╭─ Teks Bacaan

Oleh : Rahma Aulia
![]() |
| image taken from my smartphone |
Setelah berkutat dengan Susenas di bulan maret, saya kembali
di fungsikan di BPS dalam pelaksanaan pemetaan peta untuk persiapan Survey
ekonomi 2016. Bersama lima orang mitra BPS lainnya, kami ditugaskan di beberapa
kecamatan. Dan saya yang paling cantik sendiri karena satu-satunya perempuan,
dipercayakan untuk menyelesaikan lima blok sensus. Tiga blok di kecamatan
Mandai, dua blok kecamatan Tanralili dan satu blok di kecamatan Tompobulu’.
Untuk melakukan pemetaan ini, kami
harus menyusuri blok sensus guna melihat
keadaan terkini. Kemudian memberi simbol pada kertas dorslage yang merupakan kertas jiplak dari peta asli pada tahun
2009 yang akan di perbaharui.
Menghadapi keloknya perjalanan dan dimanjakan
suasana alam juga pernah saya alami ketika melakukan pemetaan peta di Tompobulu
Dusun Batu Lotong. Untuk soal pembaharuan simbol dan penambahan bangunan baru
seperti sekolah dan masjid, tak begitu sulit untuk di telusuri. Dusun tersebut
terbilang tidak pesat perkembangan pembangunannya. Hamparan sawah yang tertera
di peta tahun 2009 masih sama hingga kini. Nuansa alam dan pedesaan masih
begitu kental, sehingga tidak begitu menyulitkan saya untuk menentukan jumlah
bangunan fisik, bangunan sensus, bangunan kosong dan tempat usaha.

╰─
╭─ Data Tersedia

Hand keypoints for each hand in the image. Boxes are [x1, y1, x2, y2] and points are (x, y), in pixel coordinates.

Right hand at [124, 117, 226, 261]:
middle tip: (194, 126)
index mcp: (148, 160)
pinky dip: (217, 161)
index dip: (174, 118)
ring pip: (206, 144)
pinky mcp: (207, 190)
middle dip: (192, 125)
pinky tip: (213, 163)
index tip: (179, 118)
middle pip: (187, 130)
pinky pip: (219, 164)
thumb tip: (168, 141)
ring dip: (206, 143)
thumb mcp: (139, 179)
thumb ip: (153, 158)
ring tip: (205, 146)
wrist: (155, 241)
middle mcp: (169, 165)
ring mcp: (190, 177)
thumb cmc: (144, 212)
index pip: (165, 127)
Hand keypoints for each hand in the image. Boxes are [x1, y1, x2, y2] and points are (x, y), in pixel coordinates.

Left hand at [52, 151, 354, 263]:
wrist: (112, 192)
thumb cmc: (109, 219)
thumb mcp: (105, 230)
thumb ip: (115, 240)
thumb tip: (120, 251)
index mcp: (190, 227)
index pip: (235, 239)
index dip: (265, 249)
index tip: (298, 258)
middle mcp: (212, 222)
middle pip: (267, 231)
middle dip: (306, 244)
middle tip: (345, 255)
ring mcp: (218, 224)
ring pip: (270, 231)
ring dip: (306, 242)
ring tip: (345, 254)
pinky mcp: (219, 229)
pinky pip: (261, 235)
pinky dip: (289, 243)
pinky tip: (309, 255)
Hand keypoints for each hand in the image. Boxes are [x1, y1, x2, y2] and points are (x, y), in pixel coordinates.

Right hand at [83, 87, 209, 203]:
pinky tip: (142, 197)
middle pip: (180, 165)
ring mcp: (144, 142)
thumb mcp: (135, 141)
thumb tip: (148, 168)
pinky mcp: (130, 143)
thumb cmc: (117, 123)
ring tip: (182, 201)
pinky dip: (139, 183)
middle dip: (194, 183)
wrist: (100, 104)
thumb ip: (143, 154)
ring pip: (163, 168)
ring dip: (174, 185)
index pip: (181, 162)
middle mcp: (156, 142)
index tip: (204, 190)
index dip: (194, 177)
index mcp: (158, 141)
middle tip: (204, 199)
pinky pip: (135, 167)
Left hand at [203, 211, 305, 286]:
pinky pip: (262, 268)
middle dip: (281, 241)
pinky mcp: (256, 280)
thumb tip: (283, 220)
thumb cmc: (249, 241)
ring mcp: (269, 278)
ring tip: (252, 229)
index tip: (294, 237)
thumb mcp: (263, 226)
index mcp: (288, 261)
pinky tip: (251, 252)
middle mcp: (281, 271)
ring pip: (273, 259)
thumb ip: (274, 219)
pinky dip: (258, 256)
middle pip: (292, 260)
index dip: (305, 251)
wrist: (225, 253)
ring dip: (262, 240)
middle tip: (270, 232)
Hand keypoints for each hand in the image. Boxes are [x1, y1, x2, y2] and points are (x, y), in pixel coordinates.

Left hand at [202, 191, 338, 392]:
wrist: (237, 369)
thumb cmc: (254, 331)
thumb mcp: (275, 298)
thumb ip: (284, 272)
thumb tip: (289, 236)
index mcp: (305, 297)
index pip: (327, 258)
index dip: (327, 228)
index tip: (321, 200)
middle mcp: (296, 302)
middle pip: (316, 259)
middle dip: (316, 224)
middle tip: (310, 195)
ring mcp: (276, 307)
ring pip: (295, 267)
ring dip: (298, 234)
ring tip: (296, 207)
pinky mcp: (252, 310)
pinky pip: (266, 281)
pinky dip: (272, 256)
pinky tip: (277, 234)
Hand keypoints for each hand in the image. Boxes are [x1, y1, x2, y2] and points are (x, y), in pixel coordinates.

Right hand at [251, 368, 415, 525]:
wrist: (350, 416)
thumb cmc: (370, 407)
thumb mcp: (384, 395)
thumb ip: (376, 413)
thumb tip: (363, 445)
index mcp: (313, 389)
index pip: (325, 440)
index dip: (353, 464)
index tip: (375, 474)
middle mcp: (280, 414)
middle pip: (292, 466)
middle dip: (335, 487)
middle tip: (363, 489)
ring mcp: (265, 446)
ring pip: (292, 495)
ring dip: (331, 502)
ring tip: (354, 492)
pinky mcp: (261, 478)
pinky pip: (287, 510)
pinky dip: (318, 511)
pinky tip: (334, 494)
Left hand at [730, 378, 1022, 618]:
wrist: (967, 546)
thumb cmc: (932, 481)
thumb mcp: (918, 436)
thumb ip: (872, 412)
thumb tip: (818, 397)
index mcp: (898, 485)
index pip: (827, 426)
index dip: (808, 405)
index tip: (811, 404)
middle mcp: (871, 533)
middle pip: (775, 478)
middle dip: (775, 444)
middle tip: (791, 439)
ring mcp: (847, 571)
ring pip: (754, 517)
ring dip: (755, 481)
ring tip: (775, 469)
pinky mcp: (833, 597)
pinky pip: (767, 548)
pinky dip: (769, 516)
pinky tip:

╰─

## Uraian Tugas
Salin bagian bacaan tentang pemetaan blok sensus, dari "Untuk melakukan pemetaan" sampai dengan "akan di perbaharui.".

## Hasil Latihan
Untuk melakukan pemetaan ini, kami
harus menyusuri blok sensus guna melihat
keadaan terkini. Kemudian memberi simbol pada kertas dorslage yang merupakan kertas jiplak dari peta asli pada tahun
2009 yang akan di perbaharui.